Ad introdurre i lavori, moderati da Fabio Gaj e Silvia Marinozzi, Liva Ottolenghi: “La nostra università si confronta con la Memoria attraverso corsi e viaggi organizzati da un gruppo multidisciplinare. Voglio aprire con un auspicio: uno studio inglese ha dimostrato che la parola razza dal 1965 al 2005 è stata usata molto meno che è stata sostituita dal termine etnia. La mia idea e speranza è che il termine razza venga totalmente rimosso dalle pubblicazioni scientifiche”.
Il rav Riccardo Di Segni partecipa con tre vesti diverse, quella del rabbino capo di Roma, di medico e di vice presidente del Comitato Nazionale di Bioetica: “Noi discutiamo di Bioetica dai nostri uffici ma dobbiamo pensare che i medici ebrei segregati prima nel ghetto e poi nei campi di concentramento si ritrovarono a dover affrontare i dilemmi più spinosi: come decidere a chi dare le poche medicine disponibili? Fare abortirò o meno le donne incinte che altrimenti sarebbero state uccise?”
“Con le leggi razziste – continua – vennero radiati 131 medici italiani perché ebrei. Tra quelli c’era mio padre: era stato mandato in Spagna a fare il medico per la croce rossa e fu richiamato con un foglio di via. Vedendolo rientrare con quel foglio che supponeva un grave errore commesso, un uomo gli chiese: che cosa hai combinato disgraziato? Fu una delle più grandi umiliazioni della sua vita. Un giorno durante la guerra un bambino della scuola vicino casa si sentì male e lui lo curò. Quando il preside gli chiese quale fosse il compenso, mio padre rispose che non gli doveva niente perché per l’Italia non era un medico. Il preside fu talmente scosso che divenne da quel momento suo paziente illegale”.
Il professor Antonio Pizzuto introduce l’eugenia, il principio fatto proprio dai nazisti per giudicare le ‘razze’: “L’idea era nata con l’inglese Francis Galton cugino di Darwin. Si sviluppò poi negli Stati Uniti. La Rockefeller Foundation, pensate, finanziò molte delle ricerche tedesche”. “La scienza dimostra – conclude Pizzuto – che le differenze genetiche tra persone della stessa etnia sono maggiori che tra quelle di etnie diverse. Prova inconfutabile che la teoria della razza è geneticamente inesistente”.

_Dati da controllare_.
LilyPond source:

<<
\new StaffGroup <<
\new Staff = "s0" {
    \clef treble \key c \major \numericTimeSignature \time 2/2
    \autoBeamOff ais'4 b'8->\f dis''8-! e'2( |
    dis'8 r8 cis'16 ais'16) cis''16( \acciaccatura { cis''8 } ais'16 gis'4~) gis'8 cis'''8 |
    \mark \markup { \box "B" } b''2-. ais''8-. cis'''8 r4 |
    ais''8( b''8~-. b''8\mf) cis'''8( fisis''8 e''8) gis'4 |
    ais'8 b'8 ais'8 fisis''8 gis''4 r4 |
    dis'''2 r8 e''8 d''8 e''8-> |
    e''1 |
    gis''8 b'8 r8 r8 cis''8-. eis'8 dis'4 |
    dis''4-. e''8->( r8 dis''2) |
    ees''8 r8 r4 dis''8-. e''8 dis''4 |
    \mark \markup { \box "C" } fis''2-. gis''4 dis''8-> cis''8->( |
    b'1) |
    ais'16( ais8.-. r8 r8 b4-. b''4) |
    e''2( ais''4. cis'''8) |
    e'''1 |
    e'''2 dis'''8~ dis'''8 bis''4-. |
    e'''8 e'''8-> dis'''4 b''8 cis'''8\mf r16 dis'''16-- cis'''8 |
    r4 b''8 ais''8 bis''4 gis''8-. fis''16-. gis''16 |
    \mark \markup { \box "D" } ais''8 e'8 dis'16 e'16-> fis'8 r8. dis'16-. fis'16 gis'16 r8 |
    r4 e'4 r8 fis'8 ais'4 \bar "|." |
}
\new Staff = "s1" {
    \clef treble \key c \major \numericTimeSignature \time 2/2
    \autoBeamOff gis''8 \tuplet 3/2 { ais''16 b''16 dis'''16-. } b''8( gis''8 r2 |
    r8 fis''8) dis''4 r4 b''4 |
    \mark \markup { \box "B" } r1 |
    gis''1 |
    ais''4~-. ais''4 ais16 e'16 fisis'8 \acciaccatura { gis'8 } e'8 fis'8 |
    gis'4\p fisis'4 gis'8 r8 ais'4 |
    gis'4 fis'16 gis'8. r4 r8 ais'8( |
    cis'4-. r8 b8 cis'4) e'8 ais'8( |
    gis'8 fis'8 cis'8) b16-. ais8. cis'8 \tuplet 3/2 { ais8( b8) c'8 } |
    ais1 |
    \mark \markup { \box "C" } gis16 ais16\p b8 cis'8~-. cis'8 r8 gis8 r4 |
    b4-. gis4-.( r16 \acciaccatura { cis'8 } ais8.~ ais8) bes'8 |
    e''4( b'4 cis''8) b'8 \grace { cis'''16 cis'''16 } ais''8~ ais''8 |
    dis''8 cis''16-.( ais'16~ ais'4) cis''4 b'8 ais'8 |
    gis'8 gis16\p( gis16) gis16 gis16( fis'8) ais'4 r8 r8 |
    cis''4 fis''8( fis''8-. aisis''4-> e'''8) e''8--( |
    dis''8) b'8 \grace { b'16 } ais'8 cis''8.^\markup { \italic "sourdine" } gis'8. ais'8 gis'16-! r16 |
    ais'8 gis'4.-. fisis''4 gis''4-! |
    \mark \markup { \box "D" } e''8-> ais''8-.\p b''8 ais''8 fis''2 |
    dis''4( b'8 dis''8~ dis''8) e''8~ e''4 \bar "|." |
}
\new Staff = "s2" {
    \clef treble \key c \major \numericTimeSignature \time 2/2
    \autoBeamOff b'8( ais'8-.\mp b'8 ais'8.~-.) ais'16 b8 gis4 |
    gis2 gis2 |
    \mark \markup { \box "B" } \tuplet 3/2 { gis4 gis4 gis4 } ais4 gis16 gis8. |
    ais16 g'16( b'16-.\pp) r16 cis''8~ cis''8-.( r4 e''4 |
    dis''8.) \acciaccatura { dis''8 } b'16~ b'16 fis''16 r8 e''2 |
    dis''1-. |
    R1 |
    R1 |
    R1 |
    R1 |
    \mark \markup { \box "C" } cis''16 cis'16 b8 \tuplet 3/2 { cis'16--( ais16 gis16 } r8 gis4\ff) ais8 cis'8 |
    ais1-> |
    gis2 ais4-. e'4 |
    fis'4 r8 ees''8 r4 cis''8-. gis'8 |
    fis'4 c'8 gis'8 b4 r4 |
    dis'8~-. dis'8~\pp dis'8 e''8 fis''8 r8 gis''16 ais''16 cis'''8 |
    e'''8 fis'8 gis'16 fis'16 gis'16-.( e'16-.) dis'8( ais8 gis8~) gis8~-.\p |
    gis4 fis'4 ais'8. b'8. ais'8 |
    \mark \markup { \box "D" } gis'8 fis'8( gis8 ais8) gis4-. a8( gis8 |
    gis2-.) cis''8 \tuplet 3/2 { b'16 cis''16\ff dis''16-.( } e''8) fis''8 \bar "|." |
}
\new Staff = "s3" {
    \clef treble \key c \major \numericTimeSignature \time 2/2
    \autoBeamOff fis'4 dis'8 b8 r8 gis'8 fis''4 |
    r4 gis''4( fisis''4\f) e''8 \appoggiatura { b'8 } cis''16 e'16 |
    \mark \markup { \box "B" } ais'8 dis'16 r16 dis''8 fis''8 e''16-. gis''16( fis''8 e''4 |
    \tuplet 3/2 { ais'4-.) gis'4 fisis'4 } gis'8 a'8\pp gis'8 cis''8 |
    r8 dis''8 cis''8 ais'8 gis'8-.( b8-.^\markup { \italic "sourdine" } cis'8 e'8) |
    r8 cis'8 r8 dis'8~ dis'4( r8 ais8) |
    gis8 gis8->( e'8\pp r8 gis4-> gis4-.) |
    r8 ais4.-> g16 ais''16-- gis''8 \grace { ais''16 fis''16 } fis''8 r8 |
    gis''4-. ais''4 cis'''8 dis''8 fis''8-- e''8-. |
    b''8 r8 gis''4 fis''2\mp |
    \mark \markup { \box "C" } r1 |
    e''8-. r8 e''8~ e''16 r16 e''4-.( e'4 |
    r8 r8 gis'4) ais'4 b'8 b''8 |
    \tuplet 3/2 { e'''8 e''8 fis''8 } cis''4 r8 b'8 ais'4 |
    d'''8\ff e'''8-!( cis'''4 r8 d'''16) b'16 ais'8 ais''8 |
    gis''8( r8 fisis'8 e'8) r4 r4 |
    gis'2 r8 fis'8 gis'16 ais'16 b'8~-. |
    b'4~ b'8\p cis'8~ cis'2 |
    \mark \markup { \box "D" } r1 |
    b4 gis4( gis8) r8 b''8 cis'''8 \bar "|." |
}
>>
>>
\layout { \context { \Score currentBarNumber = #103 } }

_Cosa fare_. Prosegui il resoconto dell'incontro su medicina e leggi razziste, ripartendo subito dopo la sua ultima frase.

_Risultato_.
Georg Lilienthal illustra poi le ricerche sulla terribile azione T4, il progetto di eutanasia forzata perpetrato dai nazisti: “Dal 1939 al 1941 i nazisti uccisero più di 70.000 persone giudicate come non adatte attraverso gli istituti della morte. Selezionarono disabili, uomini, donne e bambini non in grado di lavorare ed ebrei. Smisero poi perché ci furono troppe indiscrezioni. Il T4 è stato però il punto di partenza dei campi di concentramento a cominciare dall’idea della doccia dalla quale veniva liberato il gas letale”.
Marcello Pezzetti evidenzia come la dittatura nazista si sia basata su una bio politica che decideva della vita e della morte delle persone: “Per gli scienziati come Mengele che facevano esperimenti sugli ebrei dei campi, le loro cavie non erano esseri umani e non erano vivi. Li vedevano come cadaveri in vacanza”.
A conclusione il professor Corbellini illustra il processo di Norimberga fatto dal 1946 al 1947 ai medici nazisti per volere degli Stati Uniti: “23 erano gli imputati e 6 furono prosciolti. I medici nazisti vennero meno al primo principio di Ippocrate: Non Nocere. Il processo fu l’inizio della ridefinizione della nuova Biomedica che si regge su tre principi: la giustizia, fare il bene e il rispetto delle persone”.